Yes, and that's where I started - block_write_full_page and so
I ended up with this first:

diff --git a/fs/xfs/xfs_aops.c b/fs/xfs/xfs_aops.c
index 2a316ad..a9d6afc 100644
--- a/fs/xfs/xfs_aops.c
+++ b/fs/xfs/xfs_aops.c
@@ -1057,8 +1073,24 @@ xfs_vm_writepage(
 	do {
 		int new_ioend = 0;
 
-		if (offset >= end_offset)
+		/*
+		 * If the buffer is fully beyond EOF, we need to mark it clean
+		 * otherwise we'll leave stale dirty buffers in memory. See the
+		 * comment above in the EOF handling about Charlie Foxtrots.
+		 */
+		if (offset >= end_offset) {
+			clear_buffer_dirty(bh);
+			ASSERT(!buffer_delay(bh));
+			ASSERT(!buffer_mapped(bh));
+
+			/*
+			 * Page is not uptodate until buffers under IO have been
+			 * fully processed.
+			 */
+			uptodate = 0;
+			continue;
-			break;
+		}
+
 		if (!buffer_uptodate(bh))
 			uptodate = 0;
 

But this doesn't solve the invalidation failures - it merely covers
up a symptom of the underlying problem. i.e. fsx went from
failing invalidate on the EOF page at operation #1192 to failing
invalidate on the EOF page at operation #9378.

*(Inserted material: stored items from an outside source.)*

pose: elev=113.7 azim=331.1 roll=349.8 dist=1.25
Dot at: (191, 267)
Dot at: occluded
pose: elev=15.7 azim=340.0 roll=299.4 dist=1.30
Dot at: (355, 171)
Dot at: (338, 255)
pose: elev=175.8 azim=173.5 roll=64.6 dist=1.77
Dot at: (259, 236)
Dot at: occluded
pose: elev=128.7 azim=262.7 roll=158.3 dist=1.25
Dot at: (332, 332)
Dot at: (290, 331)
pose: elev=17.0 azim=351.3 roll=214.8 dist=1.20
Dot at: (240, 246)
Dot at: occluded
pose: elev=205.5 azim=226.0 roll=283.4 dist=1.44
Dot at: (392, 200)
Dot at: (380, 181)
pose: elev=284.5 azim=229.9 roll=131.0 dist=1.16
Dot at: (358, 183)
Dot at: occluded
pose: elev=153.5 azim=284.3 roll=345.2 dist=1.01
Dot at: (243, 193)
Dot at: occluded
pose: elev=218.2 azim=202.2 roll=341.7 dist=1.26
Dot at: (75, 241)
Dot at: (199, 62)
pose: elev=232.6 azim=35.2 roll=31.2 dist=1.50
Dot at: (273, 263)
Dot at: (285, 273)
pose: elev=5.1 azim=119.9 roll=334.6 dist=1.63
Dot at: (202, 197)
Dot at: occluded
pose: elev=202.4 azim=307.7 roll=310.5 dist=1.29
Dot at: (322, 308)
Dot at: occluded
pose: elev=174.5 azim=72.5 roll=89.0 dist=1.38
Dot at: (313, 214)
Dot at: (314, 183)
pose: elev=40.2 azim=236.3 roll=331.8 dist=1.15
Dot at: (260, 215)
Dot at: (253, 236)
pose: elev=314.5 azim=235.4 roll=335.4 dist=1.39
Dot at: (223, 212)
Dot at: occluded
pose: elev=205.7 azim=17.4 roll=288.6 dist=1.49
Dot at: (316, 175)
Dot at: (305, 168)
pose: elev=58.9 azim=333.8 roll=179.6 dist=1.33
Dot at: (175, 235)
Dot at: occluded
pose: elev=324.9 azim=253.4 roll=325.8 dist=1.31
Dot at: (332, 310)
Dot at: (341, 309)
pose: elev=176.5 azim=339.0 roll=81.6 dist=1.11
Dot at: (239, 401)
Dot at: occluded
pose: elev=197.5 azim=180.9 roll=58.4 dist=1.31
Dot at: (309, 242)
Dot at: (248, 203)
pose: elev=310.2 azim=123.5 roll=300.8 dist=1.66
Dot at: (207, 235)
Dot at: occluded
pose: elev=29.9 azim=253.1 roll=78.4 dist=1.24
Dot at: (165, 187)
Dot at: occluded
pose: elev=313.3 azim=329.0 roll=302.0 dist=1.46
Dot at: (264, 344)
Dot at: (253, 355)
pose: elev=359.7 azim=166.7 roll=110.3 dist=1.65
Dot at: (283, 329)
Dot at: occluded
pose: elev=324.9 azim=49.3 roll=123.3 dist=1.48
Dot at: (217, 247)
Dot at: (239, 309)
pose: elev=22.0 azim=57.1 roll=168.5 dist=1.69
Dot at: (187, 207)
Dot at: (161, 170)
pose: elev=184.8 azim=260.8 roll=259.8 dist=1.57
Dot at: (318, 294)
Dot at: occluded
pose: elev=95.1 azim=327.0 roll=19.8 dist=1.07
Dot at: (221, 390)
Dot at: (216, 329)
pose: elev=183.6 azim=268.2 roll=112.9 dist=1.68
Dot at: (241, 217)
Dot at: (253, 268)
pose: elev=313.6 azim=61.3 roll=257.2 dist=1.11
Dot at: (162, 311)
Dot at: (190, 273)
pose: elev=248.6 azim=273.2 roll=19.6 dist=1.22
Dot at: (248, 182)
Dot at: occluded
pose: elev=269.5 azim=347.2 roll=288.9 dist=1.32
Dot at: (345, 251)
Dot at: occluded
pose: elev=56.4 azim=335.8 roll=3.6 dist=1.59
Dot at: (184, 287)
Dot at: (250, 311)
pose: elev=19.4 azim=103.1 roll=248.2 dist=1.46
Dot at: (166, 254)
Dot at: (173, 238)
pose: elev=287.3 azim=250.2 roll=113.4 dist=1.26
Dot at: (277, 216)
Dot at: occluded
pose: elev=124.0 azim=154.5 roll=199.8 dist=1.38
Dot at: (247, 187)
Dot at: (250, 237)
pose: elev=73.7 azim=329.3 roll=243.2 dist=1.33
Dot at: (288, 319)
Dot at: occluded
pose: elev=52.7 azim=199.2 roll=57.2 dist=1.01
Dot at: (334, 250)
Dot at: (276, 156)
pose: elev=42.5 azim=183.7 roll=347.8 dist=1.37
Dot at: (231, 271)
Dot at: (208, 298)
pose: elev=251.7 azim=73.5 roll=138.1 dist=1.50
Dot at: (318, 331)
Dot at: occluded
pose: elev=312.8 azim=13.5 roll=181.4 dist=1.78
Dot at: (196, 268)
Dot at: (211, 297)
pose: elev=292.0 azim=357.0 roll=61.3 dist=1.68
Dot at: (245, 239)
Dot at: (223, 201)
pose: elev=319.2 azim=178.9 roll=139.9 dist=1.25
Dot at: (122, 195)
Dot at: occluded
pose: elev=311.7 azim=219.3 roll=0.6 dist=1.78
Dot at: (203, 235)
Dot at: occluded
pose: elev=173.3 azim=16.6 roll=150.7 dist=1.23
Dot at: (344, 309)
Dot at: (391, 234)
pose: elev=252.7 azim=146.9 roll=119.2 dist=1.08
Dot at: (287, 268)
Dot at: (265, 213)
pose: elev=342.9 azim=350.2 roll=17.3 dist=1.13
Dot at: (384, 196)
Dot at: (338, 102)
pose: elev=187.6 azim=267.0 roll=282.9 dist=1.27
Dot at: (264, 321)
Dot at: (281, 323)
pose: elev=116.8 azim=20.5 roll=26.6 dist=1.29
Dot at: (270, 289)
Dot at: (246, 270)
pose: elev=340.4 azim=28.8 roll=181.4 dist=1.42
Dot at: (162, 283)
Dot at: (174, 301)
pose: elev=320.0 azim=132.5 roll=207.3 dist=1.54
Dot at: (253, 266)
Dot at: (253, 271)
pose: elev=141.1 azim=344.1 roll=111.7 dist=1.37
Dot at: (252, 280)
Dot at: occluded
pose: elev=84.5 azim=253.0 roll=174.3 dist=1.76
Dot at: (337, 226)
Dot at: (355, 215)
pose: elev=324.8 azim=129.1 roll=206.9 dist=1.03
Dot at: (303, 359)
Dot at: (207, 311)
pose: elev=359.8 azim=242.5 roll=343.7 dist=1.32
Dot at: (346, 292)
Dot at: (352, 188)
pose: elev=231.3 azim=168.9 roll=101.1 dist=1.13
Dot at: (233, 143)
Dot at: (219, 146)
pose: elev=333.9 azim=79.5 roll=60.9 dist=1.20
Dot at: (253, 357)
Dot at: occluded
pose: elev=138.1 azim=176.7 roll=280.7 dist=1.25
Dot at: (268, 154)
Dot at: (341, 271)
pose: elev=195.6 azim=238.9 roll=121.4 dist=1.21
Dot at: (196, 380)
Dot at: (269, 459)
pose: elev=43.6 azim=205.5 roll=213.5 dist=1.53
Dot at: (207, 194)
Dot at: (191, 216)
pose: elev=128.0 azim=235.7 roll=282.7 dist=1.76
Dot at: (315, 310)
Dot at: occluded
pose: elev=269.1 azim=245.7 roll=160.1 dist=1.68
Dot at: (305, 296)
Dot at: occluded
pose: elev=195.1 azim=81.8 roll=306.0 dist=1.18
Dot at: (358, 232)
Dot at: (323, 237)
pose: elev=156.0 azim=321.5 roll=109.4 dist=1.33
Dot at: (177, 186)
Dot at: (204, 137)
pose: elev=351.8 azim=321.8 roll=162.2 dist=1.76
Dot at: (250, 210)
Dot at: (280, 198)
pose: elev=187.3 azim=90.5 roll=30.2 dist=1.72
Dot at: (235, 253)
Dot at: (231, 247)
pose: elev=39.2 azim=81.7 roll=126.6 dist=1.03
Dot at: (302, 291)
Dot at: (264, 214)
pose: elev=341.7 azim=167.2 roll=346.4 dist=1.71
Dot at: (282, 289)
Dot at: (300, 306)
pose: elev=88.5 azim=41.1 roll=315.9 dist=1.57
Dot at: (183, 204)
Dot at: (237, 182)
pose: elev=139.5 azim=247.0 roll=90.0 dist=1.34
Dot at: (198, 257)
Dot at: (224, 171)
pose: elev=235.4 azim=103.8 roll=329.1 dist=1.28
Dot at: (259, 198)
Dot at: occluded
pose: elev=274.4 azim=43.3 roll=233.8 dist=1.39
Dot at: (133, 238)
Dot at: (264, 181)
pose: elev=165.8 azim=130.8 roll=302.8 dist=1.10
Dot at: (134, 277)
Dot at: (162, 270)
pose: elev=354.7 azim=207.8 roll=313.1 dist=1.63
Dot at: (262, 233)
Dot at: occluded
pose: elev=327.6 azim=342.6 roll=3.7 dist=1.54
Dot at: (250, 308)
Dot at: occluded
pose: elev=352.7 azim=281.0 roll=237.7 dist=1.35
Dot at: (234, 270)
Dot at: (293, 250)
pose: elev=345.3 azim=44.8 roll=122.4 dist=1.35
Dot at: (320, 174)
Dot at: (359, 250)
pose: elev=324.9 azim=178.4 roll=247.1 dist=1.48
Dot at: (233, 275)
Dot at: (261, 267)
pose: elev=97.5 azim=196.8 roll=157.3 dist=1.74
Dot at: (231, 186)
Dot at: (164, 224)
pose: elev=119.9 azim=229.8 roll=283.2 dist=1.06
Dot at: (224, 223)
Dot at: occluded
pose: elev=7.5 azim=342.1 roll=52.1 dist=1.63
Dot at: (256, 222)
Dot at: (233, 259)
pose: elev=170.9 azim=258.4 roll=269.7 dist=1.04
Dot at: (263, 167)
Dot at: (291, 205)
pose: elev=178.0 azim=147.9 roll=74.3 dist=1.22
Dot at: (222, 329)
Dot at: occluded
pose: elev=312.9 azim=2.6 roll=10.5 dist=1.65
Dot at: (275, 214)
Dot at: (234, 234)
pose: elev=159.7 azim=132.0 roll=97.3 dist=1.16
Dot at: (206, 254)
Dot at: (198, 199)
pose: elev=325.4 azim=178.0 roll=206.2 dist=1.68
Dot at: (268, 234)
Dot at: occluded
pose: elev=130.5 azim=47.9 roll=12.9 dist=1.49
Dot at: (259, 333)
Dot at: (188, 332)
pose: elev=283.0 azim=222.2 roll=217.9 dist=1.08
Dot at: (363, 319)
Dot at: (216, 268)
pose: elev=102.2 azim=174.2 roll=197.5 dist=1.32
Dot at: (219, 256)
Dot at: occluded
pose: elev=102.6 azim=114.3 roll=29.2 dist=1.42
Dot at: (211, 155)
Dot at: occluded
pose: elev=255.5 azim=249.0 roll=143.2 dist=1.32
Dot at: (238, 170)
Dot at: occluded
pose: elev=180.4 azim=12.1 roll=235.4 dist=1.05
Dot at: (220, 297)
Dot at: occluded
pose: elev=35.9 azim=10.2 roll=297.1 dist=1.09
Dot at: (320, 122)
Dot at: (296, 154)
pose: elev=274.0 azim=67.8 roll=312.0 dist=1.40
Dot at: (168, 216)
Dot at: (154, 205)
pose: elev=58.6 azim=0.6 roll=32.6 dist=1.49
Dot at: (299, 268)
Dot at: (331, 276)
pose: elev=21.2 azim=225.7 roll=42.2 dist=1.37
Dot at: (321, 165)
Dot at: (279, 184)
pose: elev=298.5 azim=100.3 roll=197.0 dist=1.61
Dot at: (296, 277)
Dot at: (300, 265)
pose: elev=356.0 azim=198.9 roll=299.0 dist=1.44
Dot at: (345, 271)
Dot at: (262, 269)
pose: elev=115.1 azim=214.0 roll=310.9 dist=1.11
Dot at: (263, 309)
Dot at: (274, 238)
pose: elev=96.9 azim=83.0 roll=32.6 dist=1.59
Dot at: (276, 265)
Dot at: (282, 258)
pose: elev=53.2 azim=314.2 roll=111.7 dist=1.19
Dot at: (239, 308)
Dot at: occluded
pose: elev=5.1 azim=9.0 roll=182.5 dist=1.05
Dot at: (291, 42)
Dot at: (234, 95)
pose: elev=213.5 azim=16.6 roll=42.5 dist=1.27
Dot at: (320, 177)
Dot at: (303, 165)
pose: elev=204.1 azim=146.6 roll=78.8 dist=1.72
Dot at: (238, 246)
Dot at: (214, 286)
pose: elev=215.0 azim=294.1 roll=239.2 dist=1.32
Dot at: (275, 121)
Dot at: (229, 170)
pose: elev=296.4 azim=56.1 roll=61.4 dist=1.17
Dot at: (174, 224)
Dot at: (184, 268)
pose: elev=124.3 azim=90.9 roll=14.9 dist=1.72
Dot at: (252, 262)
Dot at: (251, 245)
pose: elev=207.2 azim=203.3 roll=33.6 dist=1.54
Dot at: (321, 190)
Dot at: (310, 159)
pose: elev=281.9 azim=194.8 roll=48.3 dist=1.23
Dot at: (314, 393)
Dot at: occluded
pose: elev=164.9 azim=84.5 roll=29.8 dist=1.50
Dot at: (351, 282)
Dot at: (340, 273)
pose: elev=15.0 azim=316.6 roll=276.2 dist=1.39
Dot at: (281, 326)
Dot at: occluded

The I realised that flush/wait/invalidate is actually racy against
mmap, so writepage clearing dirty buffer flags on buffers beyond EOF
is not a solution to the problem - it can still occur. So I added
this check to releasepage() to catch stale dirty buffers beyond EOF
preventing invalidation from succeeding:

@@ -1209,9 +1245,16 @@ xfs_vm_writepages(
 
 /*
  * Called to move a page into cleanable state - and from there
- * to be released. The page should already be clean. We always
+ * to be released. We always
  * have buffer heads in this call.
  *
+ * The page should already be clean, except in the case where EOF falls within
+ * the page and then we can have dirty buffers beyond EOF that nobody can
+ * actually clean. These dirty buffers will cause invalidation failures, but
+ * because they can't be written the should not prevent us from tossing the page
+ * out of cache. Hence if we span EOF, walk the buffers on the page and make
+ * sure they are in a state where try_to_free_buffers() will succeed.
+ *
  * Returns 1 if the page is ok to release, 0 otherwise.
  */
 STATIC int
@@ -1219,7 +1262,10 @@ xfs_vm_releasepage(
 	struct page		*page,
 	gfp_t			gfp_mask)
 {
+	struct inode		*inode = page->mapping->host;
 	int			delalloc, unwritten;
+	loff_t			end_offset, offset;
+	pgoff_t                 end_index;
 
 	trace_xfs_releasepage(page->mapping->host, page, 0, 0);
 
@@ -1230,5 +1276,21 @@ xfs_vm_releasepage(
 	if (WARN_ON_ONCE(unwritten))
 		return 0;
 
+	end_offset = i_size_read(inode);
+	end_index = end_offset >> PAGE_CACHE_SHIFT;
+	if (page->index >= end_index) {
+		struct buffer_head *head = page_buffers(page);
+		struct buffer_head *bh;
+
+		offset = end_index << PAGE_CACHE_SHIFT;
+		bh = head;
+		do {
+			if (offset > end_offset)
+				clear_buffer_dirty(bh);
+			bh = bh->b_this_page;
+			offset += 1 << inode->i_blkbits;
+		} while (bh != head);
+	}
+
 	return try_to_free_buffers(page);
 }

Which then moved the fsx invalidation failure out to somewhere
around 105,000 operations.

At which point I realised that I'm playing whack-a-mole with a
fundamental problem: buffers beyond EOF cannot be written, so
dirtying them in the first place is just fundamentally wrong. In XFS we'll
zero them on disk during an extend operation (either in write,
truncate or prealloc), so we're not going to leaak stale data by not
marking them dirty.  They may not even be allocated, so we can't
assume that we can write them. So, rather than trying to handle this
dirty-buffers-beyond-EOF case in every situation where we might trip
over it, let's just prevent it from happening in the first place.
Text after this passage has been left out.